286. Walls and Gates

题目：

You are given a m x n 2D grid initialized with these three possible values.

1. -1 - A wall or an obstacle.
2. 0 - A gate.
3. INF - Infinity means an empty room. We use the value 231 - 1 = 2147483647 to represent INF as you may assume that the distance to a gate is less than2147483647.

Fill each empty room with the distance to its nearest gate.

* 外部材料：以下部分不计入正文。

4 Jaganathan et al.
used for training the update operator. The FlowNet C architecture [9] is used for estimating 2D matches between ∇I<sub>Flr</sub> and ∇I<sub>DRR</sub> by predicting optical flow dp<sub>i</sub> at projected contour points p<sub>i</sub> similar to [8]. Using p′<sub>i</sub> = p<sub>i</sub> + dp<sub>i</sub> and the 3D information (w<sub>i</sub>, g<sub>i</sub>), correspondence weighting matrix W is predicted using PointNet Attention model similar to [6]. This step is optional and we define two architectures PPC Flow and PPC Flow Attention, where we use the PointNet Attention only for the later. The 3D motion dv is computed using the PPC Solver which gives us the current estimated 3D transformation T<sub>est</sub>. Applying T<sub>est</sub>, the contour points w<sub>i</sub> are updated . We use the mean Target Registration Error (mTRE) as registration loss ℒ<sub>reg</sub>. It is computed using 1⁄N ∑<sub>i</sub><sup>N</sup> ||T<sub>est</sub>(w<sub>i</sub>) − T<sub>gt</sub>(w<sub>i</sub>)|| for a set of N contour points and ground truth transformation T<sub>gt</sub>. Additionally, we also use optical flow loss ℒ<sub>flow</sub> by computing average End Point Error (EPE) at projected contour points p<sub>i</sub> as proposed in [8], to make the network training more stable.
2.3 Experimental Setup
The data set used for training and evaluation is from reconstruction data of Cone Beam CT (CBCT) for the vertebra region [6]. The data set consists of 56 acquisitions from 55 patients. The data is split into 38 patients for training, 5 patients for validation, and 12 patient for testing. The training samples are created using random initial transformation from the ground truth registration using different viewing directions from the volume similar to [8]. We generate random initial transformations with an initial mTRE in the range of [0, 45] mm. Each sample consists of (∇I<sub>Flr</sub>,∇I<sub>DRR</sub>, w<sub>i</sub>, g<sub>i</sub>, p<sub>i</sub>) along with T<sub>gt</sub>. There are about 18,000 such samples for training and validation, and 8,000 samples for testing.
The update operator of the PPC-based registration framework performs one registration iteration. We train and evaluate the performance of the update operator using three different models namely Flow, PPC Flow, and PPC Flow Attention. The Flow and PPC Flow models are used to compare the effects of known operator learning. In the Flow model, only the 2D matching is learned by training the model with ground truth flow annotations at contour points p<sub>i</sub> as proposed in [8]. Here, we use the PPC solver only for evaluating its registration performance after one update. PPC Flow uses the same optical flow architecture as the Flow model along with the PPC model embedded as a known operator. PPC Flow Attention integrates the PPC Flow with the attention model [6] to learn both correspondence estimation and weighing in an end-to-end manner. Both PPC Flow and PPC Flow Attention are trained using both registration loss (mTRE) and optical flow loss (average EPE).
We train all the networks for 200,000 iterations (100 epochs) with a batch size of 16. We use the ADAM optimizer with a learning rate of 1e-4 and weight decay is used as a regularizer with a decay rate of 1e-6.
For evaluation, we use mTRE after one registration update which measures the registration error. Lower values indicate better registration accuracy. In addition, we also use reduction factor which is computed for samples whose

If it is impossible to reach a gate, it should be filled with INF.

For example, given the 2D grid:

INF  -1  0  INF
INF INF INF  -1
INF  -1 INF  -1
  0  -1 INF INF

After running your function, the 2D grid should be:

  3  -1   0   1
  2   2   1  -1
  1  -1   2  -1
  0  -1   3   4

链接： http://leetcode.com/problems/walls-and-gates/

题解：

求矩阵中room到gate的最短距离。这里我们可以用BFS， 先把所有gate放入queue中，再根据gate计算上下左右，假如有room,再把这个room加入到queue中。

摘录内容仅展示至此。